Stored items
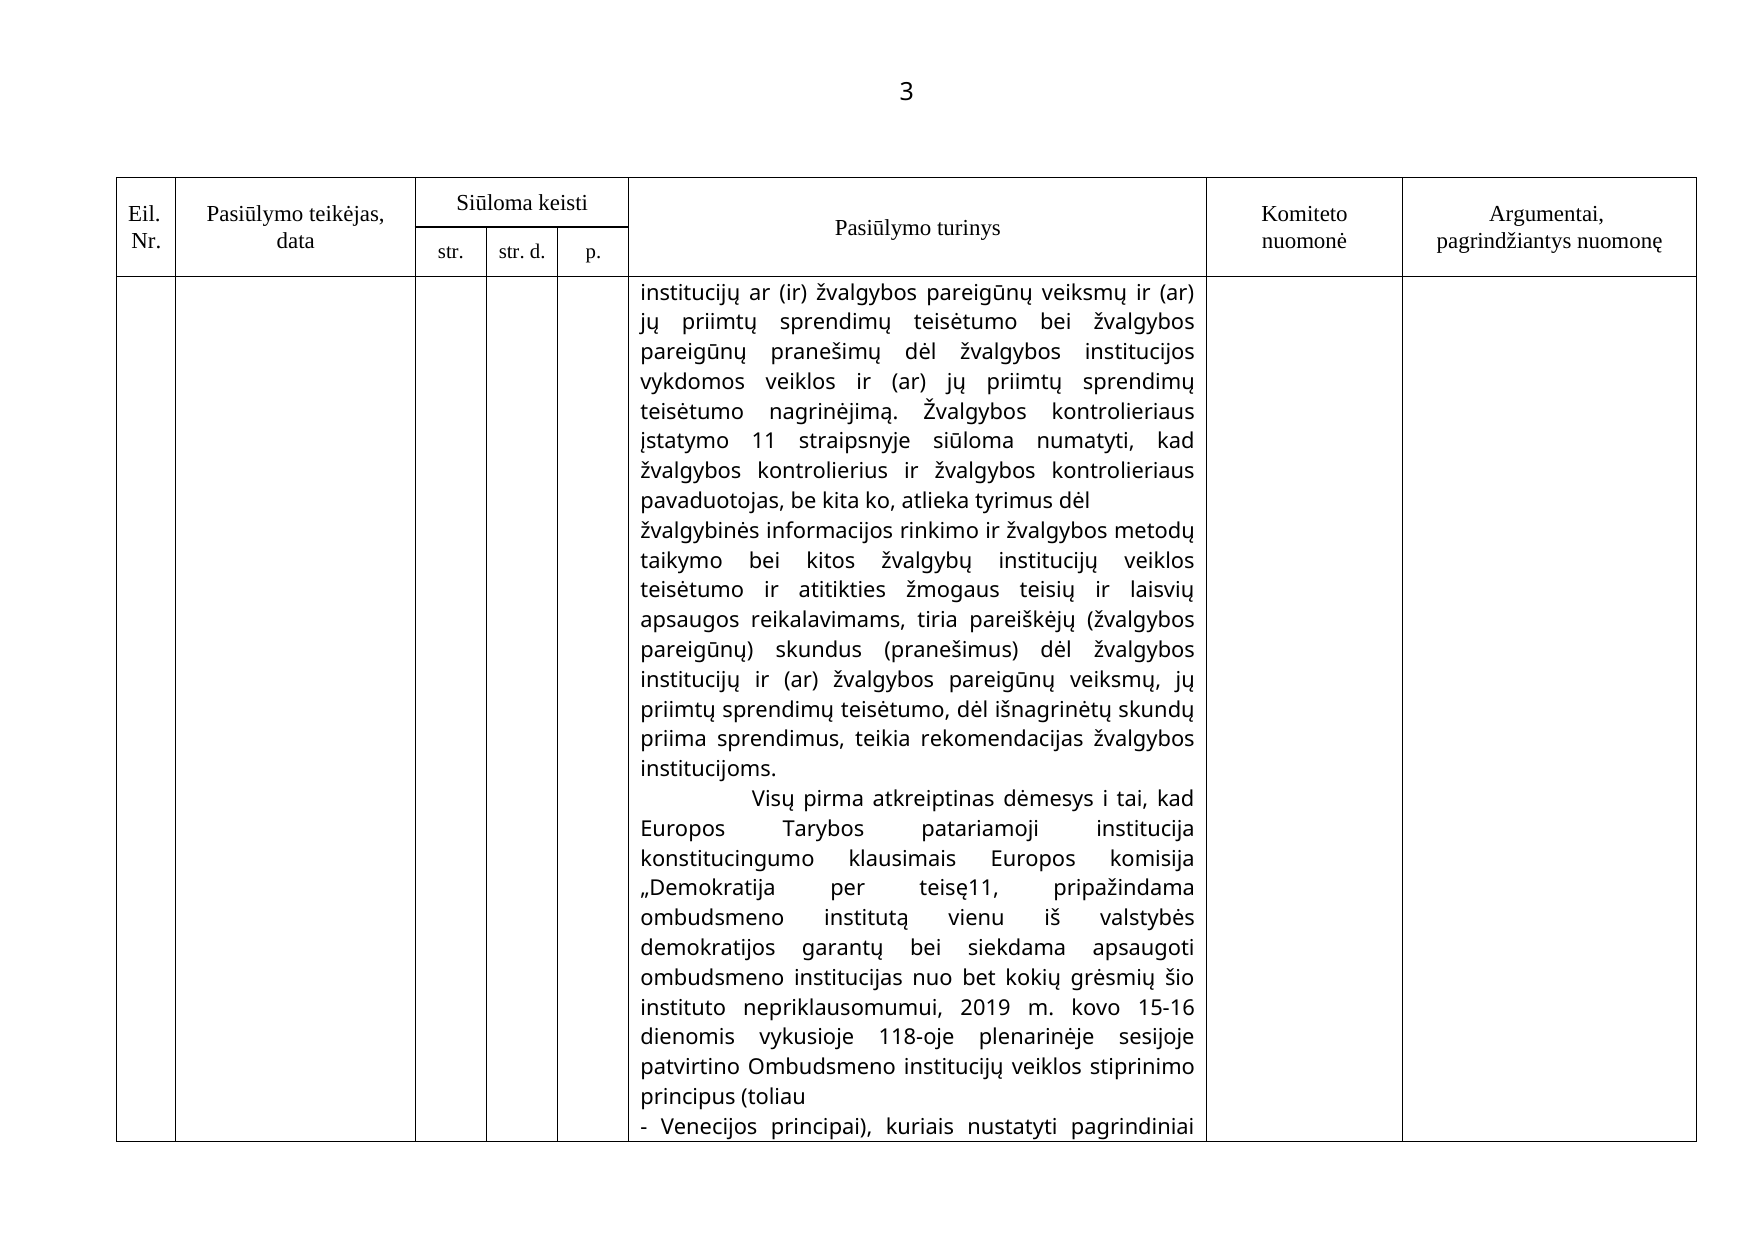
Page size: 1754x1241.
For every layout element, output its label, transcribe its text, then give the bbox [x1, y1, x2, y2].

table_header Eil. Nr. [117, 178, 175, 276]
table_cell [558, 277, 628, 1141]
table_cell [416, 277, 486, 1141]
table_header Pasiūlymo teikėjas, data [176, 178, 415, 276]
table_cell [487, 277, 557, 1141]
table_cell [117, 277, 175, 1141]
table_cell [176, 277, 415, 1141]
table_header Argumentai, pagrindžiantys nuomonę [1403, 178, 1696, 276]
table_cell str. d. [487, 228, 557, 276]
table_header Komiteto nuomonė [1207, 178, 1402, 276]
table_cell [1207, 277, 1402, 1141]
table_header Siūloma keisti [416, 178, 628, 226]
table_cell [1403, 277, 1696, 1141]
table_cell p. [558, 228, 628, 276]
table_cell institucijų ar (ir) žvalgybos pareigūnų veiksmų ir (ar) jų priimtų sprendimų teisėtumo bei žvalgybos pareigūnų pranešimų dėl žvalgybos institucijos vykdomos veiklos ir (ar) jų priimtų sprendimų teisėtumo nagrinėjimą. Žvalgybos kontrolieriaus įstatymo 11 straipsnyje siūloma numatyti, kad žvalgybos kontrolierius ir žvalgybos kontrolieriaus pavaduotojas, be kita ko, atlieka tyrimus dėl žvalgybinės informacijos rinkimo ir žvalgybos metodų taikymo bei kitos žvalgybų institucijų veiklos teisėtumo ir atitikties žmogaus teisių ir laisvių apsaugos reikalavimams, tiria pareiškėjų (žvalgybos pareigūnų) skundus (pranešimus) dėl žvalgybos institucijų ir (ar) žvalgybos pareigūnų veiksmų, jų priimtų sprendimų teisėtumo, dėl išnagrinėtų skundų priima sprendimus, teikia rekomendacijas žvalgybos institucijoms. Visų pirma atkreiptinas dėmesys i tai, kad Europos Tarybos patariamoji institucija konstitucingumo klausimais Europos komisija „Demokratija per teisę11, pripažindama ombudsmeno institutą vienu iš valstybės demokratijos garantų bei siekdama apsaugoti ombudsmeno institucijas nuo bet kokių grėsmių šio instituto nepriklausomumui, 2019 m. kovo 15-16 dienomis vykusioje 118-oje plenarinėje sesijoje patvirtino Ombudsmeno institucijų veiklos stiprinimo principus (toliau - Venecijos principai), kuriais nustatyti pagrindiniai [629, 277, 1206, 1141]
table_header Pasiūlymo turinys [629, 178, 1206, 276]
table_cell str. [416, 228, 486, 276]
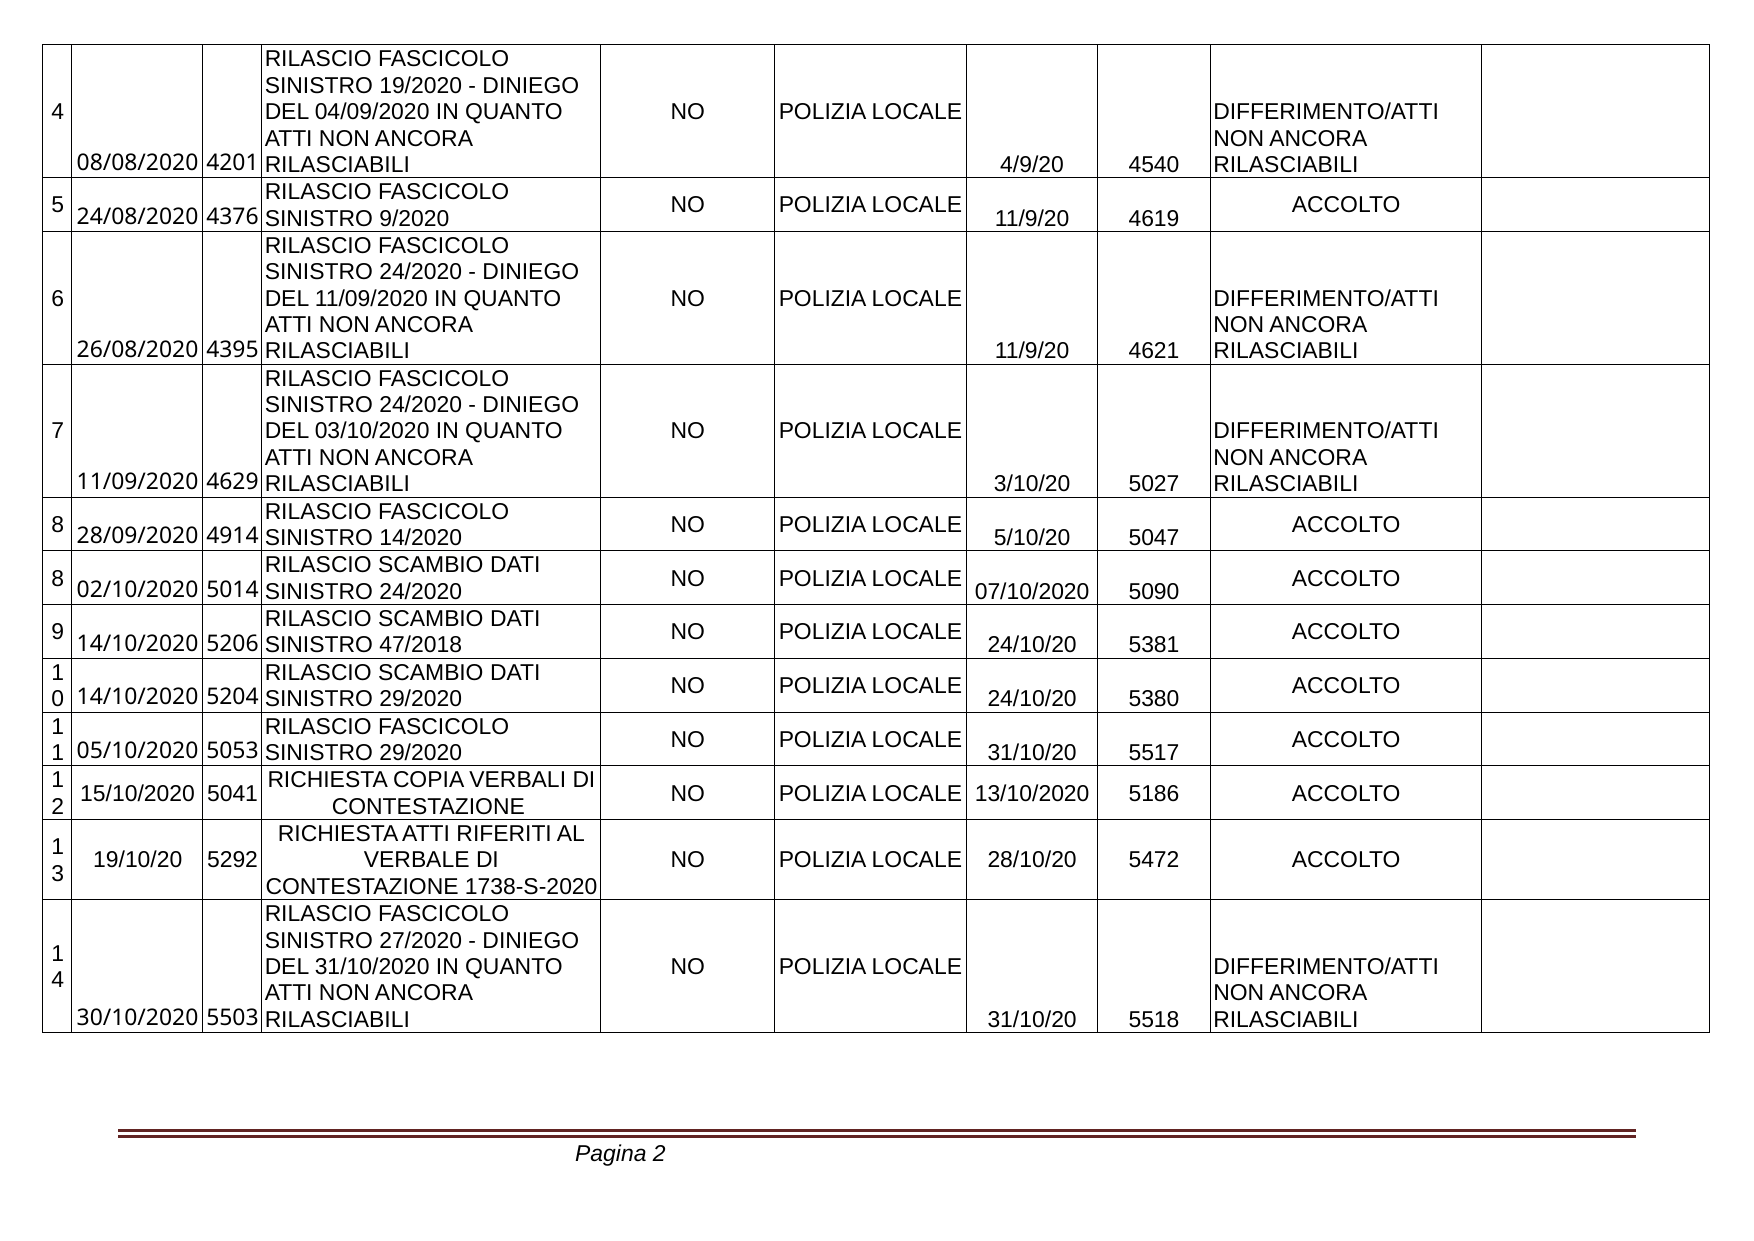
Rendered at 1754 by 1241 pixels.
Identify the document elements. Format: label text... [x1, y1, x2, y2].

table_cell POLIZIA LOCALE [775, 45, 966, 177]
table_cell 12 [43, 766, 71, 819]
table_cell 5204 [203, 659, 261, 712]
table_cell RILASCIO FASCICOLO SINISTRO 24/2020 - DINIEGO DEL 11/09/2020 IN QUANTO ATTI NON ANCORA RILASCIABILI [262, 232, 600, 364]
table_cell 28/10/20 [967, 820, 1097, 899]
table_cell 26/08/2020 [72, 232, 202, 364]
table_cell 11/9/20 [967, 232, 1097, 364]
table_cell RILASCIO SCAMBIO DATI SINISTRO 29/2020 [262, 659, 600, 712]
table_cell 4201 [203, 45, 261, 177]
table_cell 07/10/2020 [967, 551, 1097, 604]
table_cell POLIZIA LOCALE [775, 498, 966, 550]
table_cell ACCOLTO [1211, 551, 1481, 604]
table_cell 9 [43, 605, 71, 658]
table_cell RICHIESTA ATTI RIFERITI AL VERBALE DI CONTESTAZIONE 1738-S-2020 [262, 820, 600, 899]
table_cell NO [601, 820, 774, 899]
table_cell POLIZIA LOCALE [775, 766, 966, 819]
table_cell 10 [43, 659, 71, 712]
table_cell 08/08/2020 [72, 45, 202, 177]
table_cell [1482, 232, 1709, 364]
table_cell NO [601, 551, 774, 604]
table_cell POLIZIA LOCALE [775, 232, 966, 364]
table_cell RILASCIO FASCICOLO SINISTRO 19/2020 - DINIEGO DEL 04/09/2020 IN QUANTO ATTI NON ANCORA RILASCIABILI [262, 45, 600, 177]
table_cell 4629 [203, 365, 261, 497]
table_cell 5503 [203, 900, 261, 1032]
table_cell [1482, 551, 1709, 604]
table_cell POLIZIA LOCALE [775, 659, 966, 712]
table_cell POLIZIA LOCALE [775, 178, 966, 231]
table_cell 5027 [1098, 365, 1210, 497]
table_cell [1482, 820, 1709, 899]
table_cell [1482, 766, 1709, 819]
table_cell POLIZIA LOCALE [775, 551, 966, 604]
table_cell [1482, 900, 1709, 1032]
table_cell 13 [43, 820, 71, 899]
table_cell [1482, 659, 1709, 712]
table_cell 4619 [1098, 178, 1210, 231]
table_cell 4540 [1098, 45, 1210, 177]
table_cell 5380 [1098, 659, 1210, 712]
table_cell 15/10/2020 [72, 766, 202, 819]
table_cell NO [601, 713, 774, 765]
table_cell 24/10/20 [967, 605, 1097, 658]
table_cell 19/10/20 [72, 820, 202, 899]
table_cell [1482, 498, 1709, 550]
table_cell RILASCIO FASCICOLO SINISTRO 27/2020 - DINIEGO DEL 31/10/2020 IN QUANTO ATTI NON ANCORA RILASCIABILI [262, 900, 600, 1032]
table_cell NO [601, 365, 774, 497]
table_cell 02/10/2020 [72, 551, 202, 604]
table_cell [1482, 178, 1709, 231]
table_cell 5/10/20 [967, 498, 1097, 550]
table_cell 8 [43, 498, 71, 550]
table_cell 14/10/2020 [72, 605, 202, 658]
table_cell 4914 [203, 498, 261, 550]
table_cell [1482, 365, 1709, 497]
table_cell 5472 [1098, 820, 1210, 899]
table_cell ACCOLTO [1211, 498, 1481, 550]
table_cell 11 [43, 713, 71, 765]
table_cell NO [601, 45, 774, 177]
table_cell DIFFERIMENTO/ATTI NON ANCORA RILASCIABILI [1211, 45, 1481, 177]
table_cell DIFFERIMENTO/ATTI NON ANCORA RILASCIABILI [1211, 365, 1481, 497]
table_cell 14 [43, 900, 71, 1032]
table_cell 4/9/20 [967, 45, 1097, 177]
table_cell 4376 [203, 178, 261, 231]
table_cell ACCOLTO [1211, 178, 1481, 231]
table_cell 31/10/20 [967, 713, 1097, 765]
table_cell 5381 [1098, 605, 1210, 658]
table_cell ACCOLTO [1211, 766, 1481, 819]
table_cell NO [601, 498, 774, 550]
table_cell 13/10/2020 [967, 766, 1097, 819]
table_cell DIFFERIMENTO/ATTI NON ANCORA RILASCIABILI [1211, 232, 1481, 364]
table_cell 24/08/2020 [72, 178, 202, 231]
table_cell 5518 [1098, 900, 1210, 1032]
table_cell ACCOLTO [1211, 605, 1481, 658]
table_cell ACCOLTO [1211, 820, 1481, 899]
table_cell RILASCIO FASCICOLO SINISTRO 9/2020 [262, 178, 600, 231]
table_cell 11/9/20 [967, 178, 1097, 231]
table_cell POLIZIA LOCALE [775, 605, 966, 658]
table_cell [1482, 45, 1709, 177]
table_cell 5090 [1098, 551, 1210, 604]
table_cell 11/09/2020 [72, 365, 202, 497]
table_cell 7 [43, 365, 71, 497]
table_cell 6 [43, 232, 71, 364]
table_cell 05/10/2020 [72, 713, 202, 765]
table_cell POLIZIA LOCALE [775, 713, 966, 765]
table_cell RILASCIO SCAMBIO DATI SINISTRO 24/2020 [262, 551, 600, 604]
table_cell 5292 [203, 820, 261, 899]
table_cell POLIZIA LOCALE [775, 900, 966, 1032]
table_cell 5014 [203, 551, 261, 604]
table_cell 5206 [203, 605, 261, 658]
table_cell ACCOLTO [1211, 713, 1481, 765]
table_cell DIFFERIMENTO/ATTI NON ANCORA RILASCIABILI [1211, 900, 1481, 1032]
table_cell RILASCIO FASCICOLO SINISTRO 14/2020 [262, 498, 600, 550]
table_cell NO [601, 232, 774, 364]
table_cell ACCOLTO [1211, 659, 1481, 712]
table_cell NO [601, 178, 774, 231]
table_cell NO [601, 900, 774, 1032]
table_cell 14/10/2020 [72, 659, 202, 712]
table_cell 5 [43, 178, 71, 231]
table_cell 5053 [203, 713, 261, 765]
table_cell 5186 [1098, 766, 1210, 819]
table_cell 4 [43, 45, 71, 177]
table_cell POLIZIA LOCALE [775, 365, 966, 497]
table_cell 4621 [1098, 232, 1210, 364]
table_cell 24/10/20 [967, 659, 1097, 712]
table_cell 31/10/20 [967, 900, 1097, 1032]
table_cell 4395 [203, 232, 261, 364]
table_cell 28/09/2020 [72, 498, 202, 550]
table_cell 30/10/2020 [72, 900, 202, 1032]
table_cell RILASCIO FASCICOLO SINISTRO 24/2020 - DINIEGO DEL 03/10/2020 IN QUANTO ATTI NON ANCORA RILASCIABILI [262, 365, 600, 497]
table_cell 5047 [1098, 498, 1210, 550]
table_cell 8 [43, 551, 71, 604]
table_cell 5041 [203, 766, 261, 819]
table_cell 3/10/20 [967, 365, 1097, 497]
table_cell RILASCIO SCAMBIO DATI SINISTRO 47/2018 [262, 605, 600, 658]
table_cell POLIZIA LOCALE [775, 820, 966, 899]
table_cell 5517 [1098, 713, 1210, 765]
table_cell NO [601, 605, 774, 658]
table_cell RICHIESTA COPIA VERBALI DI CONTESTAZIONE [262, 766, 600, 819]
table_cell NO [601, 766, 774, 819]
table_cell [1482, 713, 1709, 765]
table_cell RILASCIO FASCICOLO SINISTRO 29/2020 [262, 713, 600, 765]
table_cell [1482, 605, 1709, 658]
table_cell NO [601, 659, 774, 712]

:: What is expected ::
Print everything in the stored items from the very start down to the line containing "For every layout", with both ends included. Leave the pictures out.

:: Answer to this task ::
Page size: 1754x1241.
For every layout element, output its label, transcribe its text, then give the bbox [x1, y1, x2, y2].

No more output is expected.